Texte extrait:
Le jour où... la République arabe unie a été proclamée

De 1958 à 1961, la liesse populaire en Égypte et en Syrie est rapidement remplacée par l'amertume et la rancœur. Désillusionnés, les Syriens se sentent colonisés par Gamal Abdel Nasser. Bien qu'à l'origine du fusionnement des deux pays, le Baas syrien est très vite phagocyté par le parti unique prôné par le raïs. Mais la démesure de ce dernier a vite eu raison de cette union arabe tant rêvée...

Chucri Kouatli (à gauche) serre la main de Gamal Abdel Nasser en présence du roi Saoud en Égypte en 1955, après la signature d’un traité de défense militaire.

Le murmure de la foule ne cesse d'enfler. Dès les premières heures du jour, des dizaines de milliers de personnes se pressent pour écouter leurs leaders au Caire, où le temps exceptionnellement clément pour cette époque de l'année contribue à la bonne humeur générale. Il est presque 17h, ce 1er février 1958, et l'histoire est en cours. C'est alors que Sabri Assali, le Premier ministre syrien, prend la parole. D'une voix puissante, ferme, il lit la déclaration commune qui confirme l'union de son pays et de l'Égypte en une République arabe commune. Articulant chaque mot de son discours, M. Assali est interrompu à plusieurs reprises par les vivats de la foule. Invitant les autres États arabes à adhérer à la RAU, ouverte à tous, le document affirme notamment que cette fusion n'est « qu'un pas vers l'unification totale du monde arabe ».

Toujours d'après la déclaration lue par M. Assali, la RAU aura un Parlement, une armée, un drapeau et un président uniques. « L'union du monde arabe ouvre la voie à l'indépendance des peuples arabes et constitue un processus humain normal qui consolide la collaboration internationale et la paix », ajoute le texte. À son tour, le président syrien Chucri el-Kouatli prend la parole. Visiblement ému, il loue la fusion des deux pays et félicite le peuple égyptien pour le « remarquable dirigeant qu'il s'est donné en la personne du patriote Gamal Abdel Nasser ».


Frénétiquement acclamé, ce dernier prononce également une courte allocution, soulignant les vertus du « nouvel et puissant État arabe qui vient de naitre ». « Jamais plus, assène-t-il, nous ne serons soumis au joug étranger (...) En ce jour glorieux de la nation arabe, nous devons porter nos regards vers l'avenir et songer (...) à améliorer le sort de nos peuples ». Lançant un appel aux peuples arabes leur demandant de s'unir à la Syrie et à l'Égypte, le raïs les met en garde contre « l'objectif immuable de l'impérialisme (qui) a toujours été de diviser pour mieux subjuguer ». La réunion populaire terminée, il quitte la tribune pour rendre hommage au président Kouatli, « ce vieux lutteur, cet ennemi du colonialisme (...) qui voit enfin se réaliser le rêve de sa vie ».

[Rangées extraites]

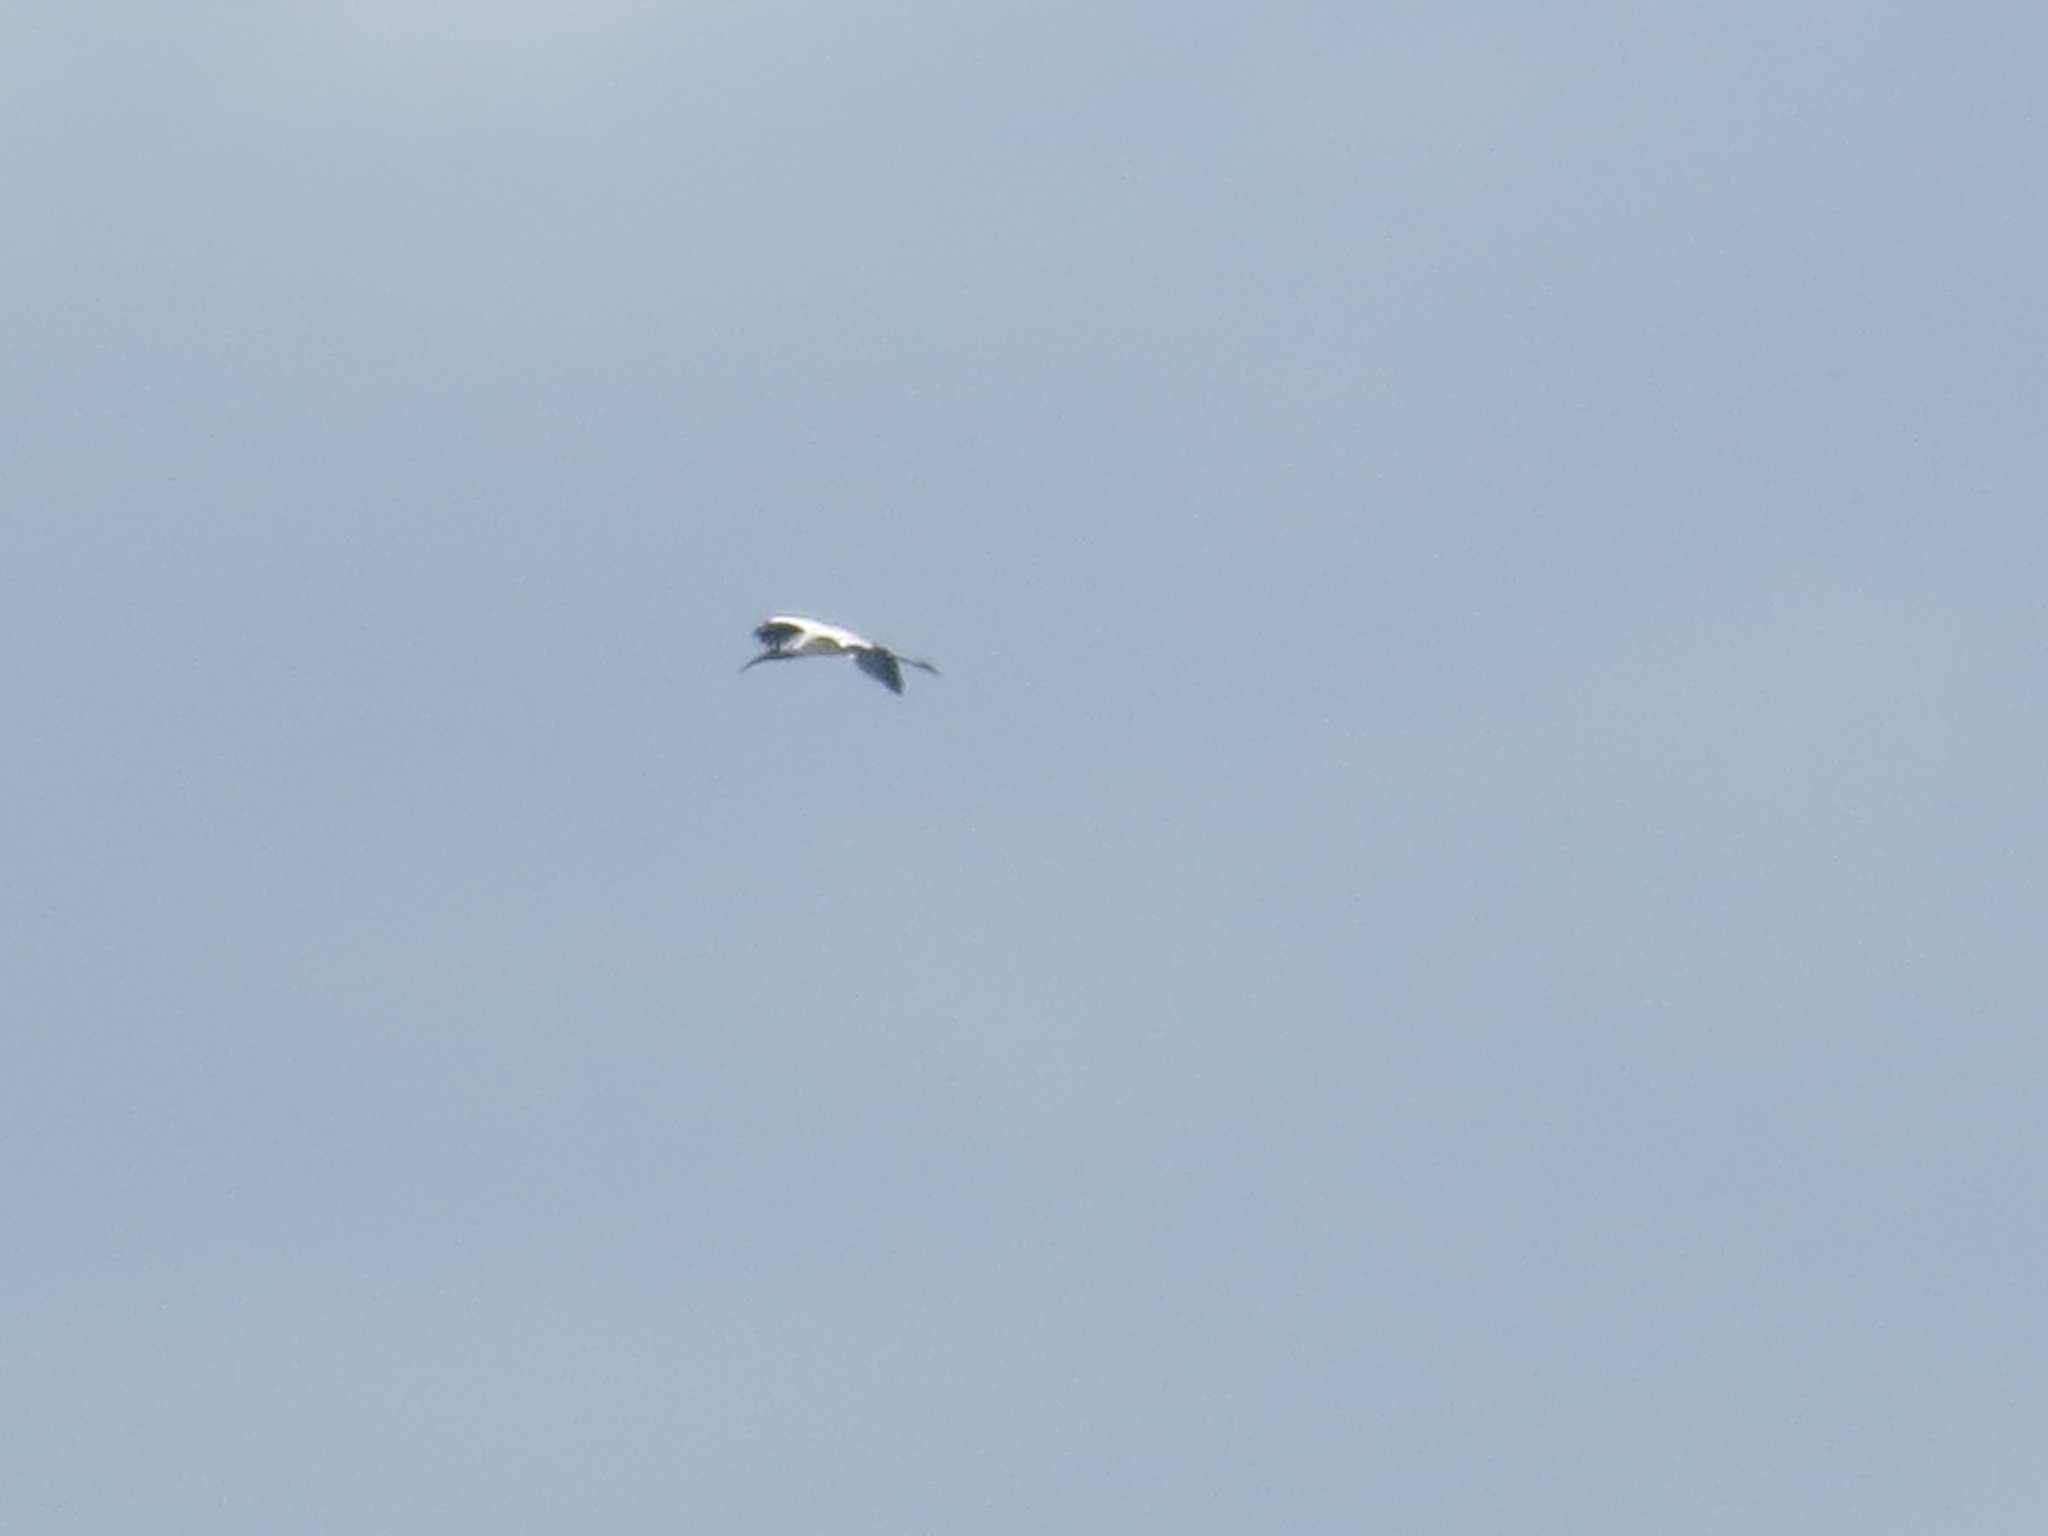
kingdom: Animalia
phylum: Chordata
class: Aves
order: Ciconiiformes
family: Ciconiidae
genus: Mycteria
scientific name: Mycteria americana
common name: Wood stork
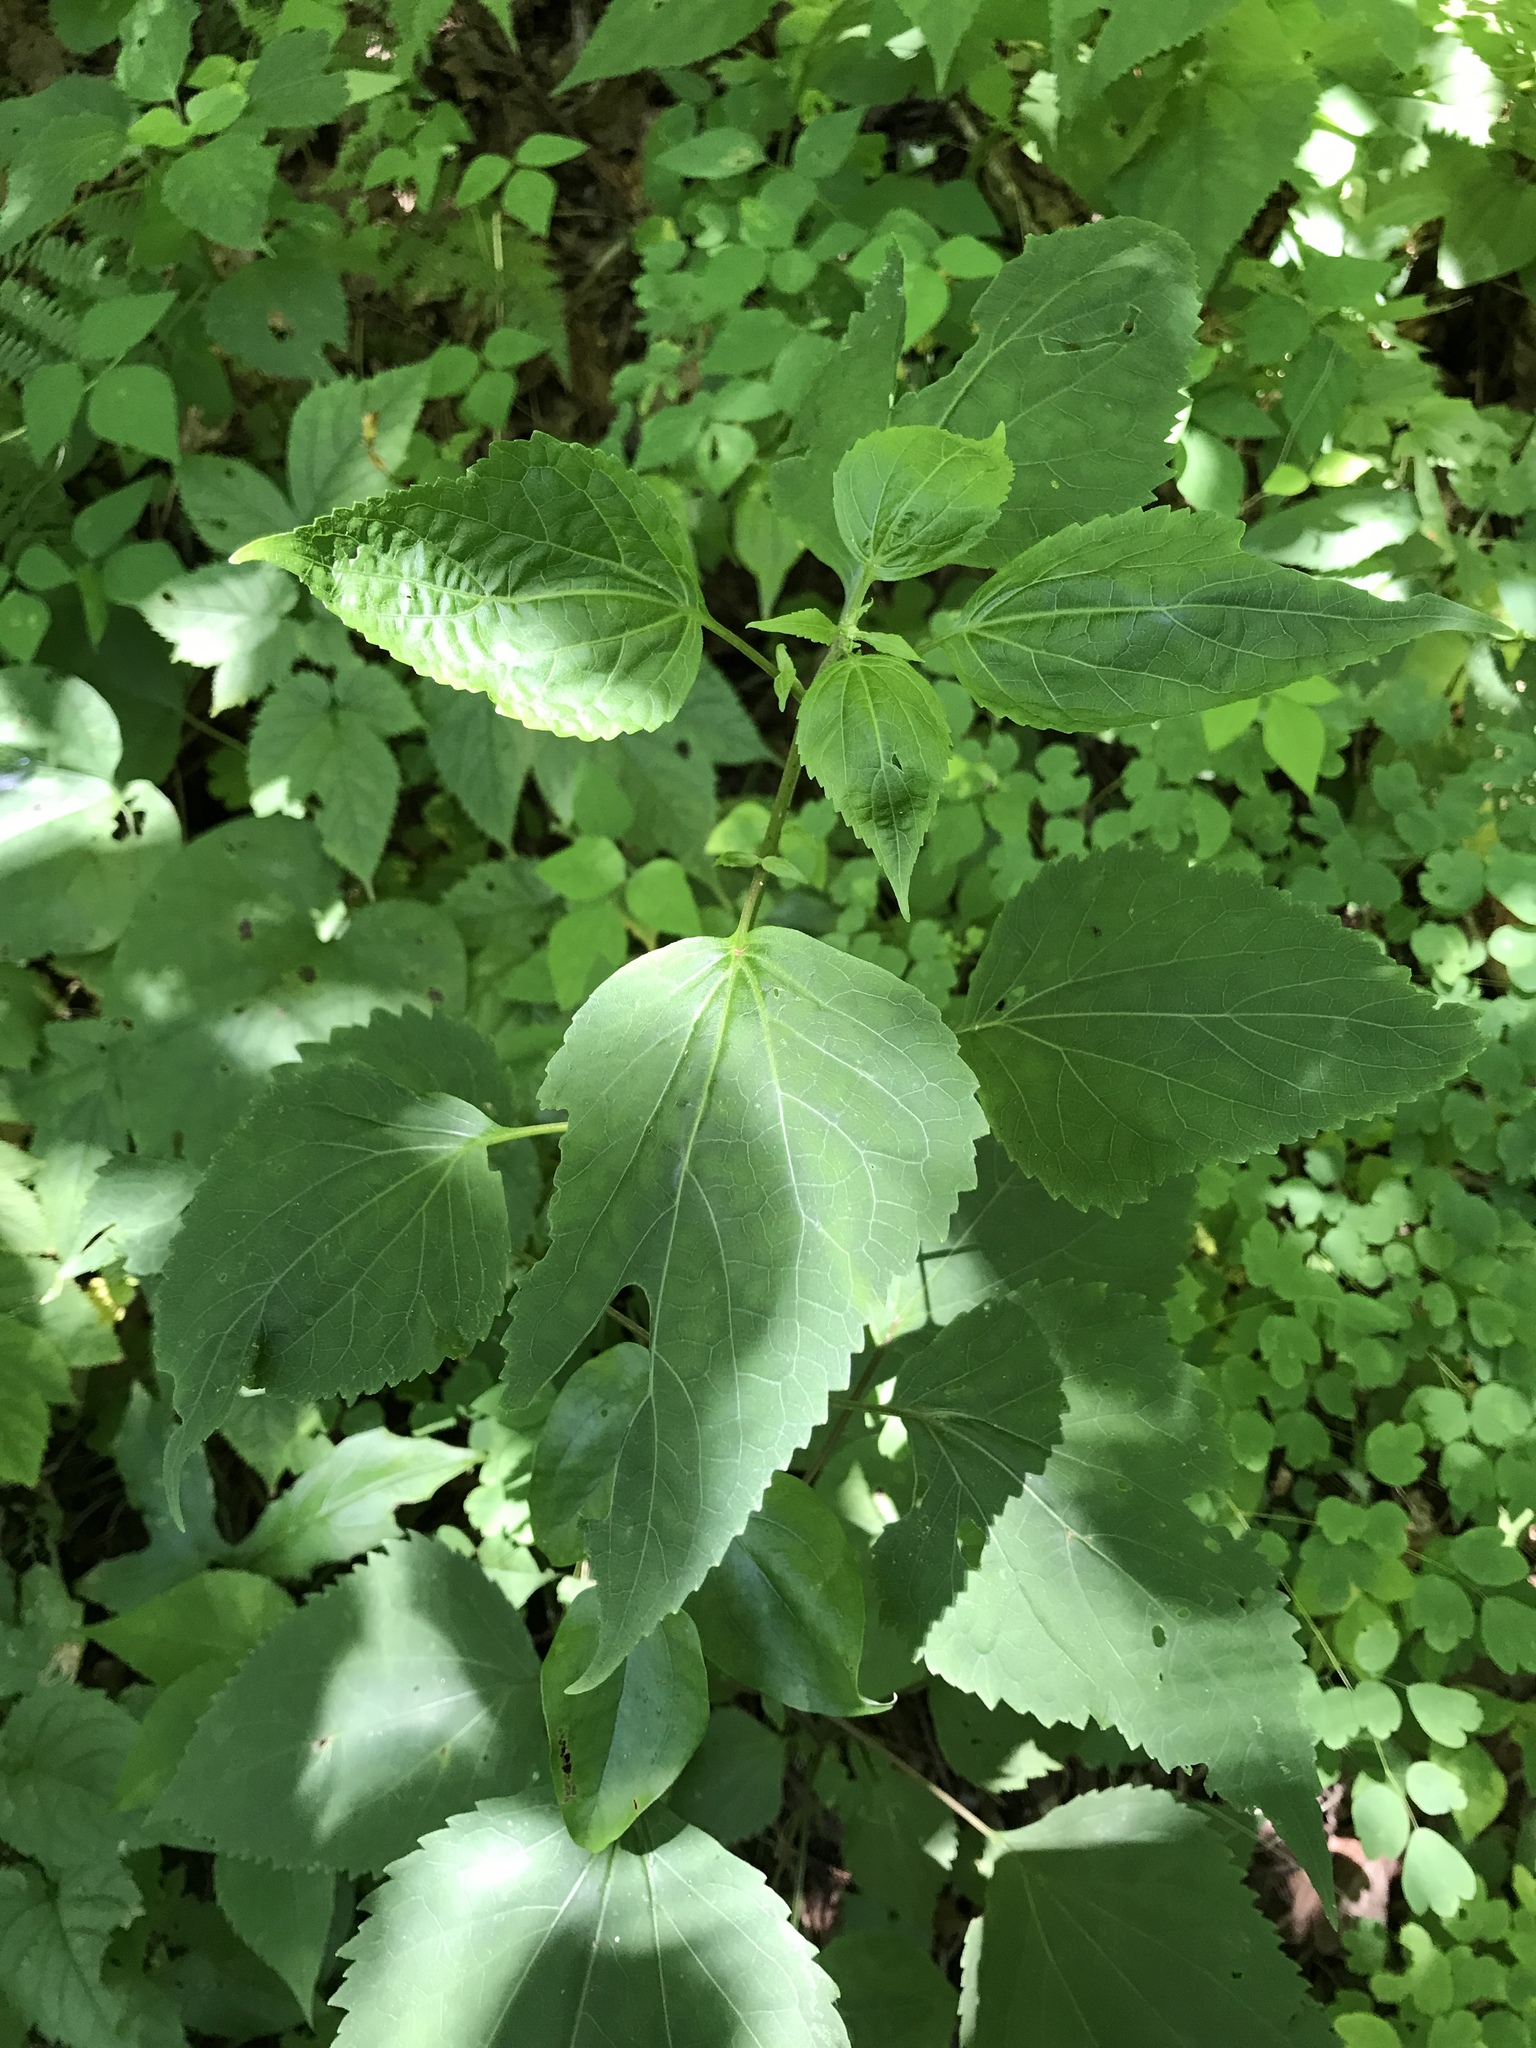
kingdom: Plantae
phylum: Tracheophyta
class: Magnoliopsida
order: Asterales
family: Asteraceae
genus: Ageratina
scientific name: Ageratina altissima
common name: White snakeroot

Vos tâches:
1. Recopiez le passage du texte qui va de « Le jour où... » jusqu'à « arabe tant rêvée... » inclus.
2. Mettez dans une liste JSON de chaînes, à raison d'une chaîne par ligne et sans les lignes vides, les lignes des rangées allant de la ligne contenant « order: Ciconiiformes » jusqu'à la fin des rangées, bornes comprises. Laissez les images hors de la réponse, s'il vous plaît.
Ces rangées n'ont aucun rapport avec le texte.

Résultats par tâche:
1.
Le jour où... la République arabe unie a été proclamée

De 1958 à 1961, la liesse populaire en Égypte et en Syrie est rapidement remplacée par l'amertume et la rancœur. Désillusionnés, les Syriens se sentent colonisés par Gamal Abdel Nasser. Bien qu'à l'origine du fusionnement des deux pays, le Baas syrien est très vite phagocyté par le parti unique prôné par le raïs. Mais la démesure de ce dernier a vite eu raison de cette union arabe tant rêvée...

2.
[
  "order: Ciconiiformes",
  "family: Ciconiidae",
  "genus: Mycteria",
  "scientific name: Mycteria americana",
  "common name: Wood stork",
  "kingdom: Plantae",
  "phylum: Tracheophyta",
  "class: Magnoliopsida",
  "order: Asterales",
  "family: Asteraceae",
  "genus: Ageratina",
  "scientific name: Ageratina altissima",
  "common name: White snakeroot"
]